# Weddings and the RPW



## chbrooking (Jun 19, 2009)

Does anyone know the scriptural warrant for the inclusion of weddings or "the selemnization of marriage" in the Directory of Publick Worship?

Potentially answering my own question ... Or, are we not to understand the three sections (marriage, visitation and burials) as matters of public worship -- in which case, why are they included in the directory at all?


----------



## Backwoods Presbyterian (Jun 19, 2009)

As far as I understand Weddings do not fall under the RPW because they are not stated worship services.


----------



## chbrooking (Jun 19, 2009)

That certainly makes sense. But why is it in the DPW?


----------



## Confessor (Jun 20, 2009)

Well, it is a _religious_ service. Is the DPW using "worship" in a broader sense?


----------



## Brian Withnell (Jun 20, 2009)

While there are differences, there are many cases of vows that are included in the temple worship from what we can see. Could it be that marriage vows, while different, are treated like any other vow to the Lord?


----------



## Arch2k (Jun 20, 2009)

Speaking in reference to the Directory for Public Worship:


> The order for the Solemnization of Marriage was produced only after a prolonged dispute between the Independents and the Scottish Presbyterians. Goodwin and his fellow-Independents held marriage to be merely a civil contract in which the Minister acted only as the delegate of the magistrate. The Presbyterians, represented by Rutherford, made a distinction between marriage, of which the essence is consent, and solemnization which is concerned with the making of vows. The same party further maintained that marriage is a command of God and is therefore worthy of religious solemnization. The Presbyterians gained their point. The service consists of the following parts: a prayer of confession and petition for God's blessing on the couple; an exhortation, based upon Scripture, reminding them of their duties to one another and to God; then the man and woman in turn promise faithfulness to one another; the Minister pronounces them man and wife and concludes with a prayer of blessing.
> 
> The passages of Scripture upon which the Minister bases his exhortation are unspecified. The opening exhortations in both the Book of Common Prayer and the _Forme of Prayers_ are founded upon the fifth chapter of St. Paul's Epistle to the Ephesians. The omission of a reference to this chapter in the Directory calls for explanation. It seems most probably that the Puritans feared that this passage might lend colour to the view that marriage is a sacrament. The other notable omission is that of the ring. This was one of the noxious ceremonies without Scriptural warrant, which the Puritans had objected to in the Book of Common Prayer.
> 
> The directions for the Burial of the Dead were also hotly disputed in the Committee and in the Assembly. The Independents, it might be imagined, had even more reason to regard burial as a civil concern than marriage. This time, however, they were joined by some of the Presbyterians. Rutherford, for one, saw no more occasion for an act of worship at a man's leaving the wrold than at his entering it. The result of these protests was that only the briefest and simplest offices were permitted. Praying, singing and reading on the way to or at the grave are expressly prohibited. The Assembly, however, allowed the Minister to put the mourners 'in remembrance of their duty'. Lightfoot implies that the Assembly would allow more than this however. He maintains that Dr Temple, who moved that some such formula of intermen as 'We commit the body to the ground...' might be allowed, won the approval of the Assembly. Funeral sermons, according to Lightfoot, were also permitted by the Assembly. This suggestion was vehemently opposed by Baillie in the words: 'it is nothing but ane abuse of preaching to serve the humours of rich people only for a reward'. The Scottish feeling was so averse to funeral orations that they refused to attend Pym's funeral on account of thesermon that they knew would be preached on that occasion. The Puritans, it will be remembered, disapproved of the wearing of funeral garments. Their offices to the dead were equally unadorned.

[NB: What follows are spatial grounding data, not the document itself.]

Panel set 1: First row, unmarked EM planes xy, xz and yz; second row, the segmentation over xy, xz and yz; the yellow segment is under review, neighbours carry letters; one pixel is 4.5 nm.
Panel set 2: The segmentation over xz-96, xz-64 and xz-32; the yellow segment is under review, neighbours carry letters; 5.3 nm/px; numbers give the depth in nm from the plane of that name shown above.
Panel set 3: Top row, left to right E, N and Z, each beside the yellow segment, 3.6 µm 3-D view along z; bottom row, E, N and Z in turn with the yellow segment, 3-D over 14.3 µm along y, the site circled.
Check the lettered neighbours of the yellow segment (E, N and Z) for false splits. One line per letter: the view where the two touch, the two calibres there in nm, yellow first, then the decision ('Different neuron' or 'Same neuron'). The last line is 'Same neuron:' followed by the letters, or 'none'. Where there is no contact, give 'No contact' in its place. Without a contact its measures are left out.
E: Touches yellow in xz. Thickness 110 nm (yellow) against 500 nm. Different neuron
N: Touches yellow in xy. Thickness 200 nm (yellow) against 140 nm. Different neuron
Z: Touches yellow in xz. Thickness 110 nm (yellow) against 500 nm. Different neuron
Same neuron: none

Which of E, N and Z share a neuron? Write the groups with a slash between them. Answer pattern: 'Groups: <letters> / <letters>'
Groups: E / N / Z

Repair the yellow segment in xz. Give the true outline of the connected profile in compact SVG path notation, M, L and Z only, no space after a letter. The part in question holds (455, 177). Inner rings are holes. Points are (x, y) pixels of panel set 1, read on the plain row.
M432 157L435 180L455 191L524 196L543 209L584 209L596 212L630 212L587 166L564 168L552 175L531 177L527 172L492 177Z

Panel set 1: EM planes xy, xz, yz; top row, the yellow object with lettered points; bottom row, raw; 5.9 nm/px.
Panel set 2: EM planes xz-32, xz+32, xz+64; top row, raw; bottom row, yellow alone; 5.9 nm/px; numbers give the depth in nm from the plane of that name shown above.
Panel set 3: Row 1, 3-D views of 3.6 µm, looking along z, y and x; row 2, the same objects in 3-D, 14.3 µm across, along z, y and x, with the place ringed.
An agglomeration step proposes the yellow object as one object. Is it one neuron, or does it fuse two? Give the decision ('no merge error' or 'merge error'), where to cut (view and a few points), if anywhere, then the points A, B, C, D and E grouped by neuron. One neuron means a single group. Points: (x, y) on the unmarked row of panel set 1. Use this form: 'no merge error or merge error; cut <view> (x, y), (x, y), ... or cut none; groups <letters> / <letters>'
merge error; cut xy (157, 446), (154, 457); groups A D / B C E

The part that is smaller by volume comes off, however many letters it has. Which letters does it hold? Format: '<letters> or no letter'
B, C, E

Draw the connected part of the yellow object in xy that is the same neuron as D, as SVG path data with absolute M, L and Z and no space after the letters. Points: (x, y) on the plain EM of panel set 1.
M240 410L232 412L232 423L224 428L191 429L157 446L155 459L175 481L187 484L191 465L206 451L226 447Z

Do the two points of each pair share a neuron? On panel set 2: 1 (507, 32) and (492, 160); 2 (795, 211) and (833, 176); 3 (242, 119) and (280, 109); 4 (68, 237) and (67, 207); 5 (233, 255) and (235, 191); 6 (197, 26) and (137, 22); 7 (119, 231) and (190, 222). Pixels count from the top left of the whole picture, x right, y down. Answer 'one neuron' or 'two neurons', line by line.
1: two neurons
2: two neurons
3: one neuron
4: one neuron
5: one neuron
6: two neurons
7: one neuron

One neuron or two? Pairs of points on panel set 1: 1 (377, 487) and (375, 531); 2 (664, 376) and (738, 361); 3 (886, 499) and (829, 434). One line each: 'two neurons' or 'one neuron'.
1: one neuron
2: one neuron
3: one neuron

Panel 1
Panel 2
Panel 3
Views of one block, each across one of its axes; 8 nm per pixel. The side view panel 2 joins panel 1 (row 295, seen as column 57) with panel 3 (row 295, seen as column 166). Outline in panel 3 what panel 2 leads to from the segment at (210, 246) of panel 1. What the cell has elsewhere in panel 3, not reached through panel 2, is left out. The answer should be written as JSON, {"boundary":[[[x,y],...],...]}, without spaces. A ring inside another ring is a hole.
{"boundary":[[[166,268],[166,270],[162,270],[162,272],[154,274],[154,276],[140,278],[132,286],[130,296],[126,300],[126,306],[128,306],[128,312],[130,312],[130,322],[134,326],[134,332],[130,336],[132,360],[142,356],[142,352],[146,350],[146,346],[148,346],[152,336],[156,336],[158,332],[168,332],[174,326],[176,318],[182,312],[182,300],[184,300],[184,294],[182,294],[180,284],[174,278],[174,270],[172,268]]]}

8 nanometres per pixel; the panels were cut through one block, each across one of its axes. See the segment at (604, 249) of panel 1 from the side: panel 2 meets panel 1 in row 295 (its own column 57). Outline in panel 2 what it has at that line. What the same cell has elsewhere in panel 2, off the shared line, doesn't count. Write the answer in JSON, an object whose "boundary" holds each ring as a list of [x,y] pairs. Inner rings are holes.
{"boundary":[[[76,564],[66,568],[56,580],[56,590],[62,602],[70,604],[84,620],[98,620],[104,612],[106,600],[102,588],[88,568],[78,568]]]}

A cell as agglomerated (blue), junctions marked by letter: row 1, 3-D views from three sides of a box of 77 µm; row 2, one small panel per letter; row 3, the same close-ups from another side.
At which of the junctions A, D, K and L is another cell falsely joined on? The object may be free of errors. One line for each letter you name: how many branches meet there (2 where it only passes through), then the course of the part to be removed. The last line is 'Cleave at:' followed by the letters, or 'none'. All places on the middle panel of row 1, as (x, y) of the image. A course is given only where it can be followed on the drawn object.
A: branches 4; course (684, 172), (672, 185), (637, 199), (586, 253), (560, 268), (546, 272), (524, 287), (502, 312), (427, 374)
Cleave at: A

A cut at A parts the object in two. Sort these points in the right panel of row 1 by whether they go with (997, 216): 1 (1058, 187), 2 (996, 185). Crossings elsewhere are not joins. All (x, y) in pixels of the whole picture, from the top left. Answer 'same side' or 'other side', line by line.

The Worship of the English Puritans, Horton Davies, p.138-139.


----------



## Scott1 (Jun 20, 2009)

Maybe this is too simple, but Christian marriage weddings often take place in a church and are intended to be a sacred ceremony (with vows and exhortation from God's Word). Presbyterians are particularly careful about who would presume to teach God's Word so those called as elders would ordinarily lead the ceremony also.

This is not necessarily true when non-Christians marry, and some people have separate civil and religious ceremonies.


----------



## rbcbob (Jun 20, 2009)

Several of the references that I checked included such phrases as "preferably not on the Lord's day."

In our church we endeavor to avoid (wherever possible) to not schedule farewells, birthday celebrations, etc. on the Lord's day. Such diversions tend to draw our focus away from Him to whom the day belongs. Certainly, in keeping with works of necessity etc., there could arise a *necessity* for marrying a couple on the Lord's day (war, natural calamities, sickness, etc.) But where there is no necessity I believe we have an obligation to plan weddings on the other six days.


----------



## Arch2k (Jun 20, 2009)

This post by Andrew may be of help to read previous discussions on this issue.

http://www.puritanboard.com/f30/wcf-21-5-22-wedding-worship-service-37457/#post465147


----------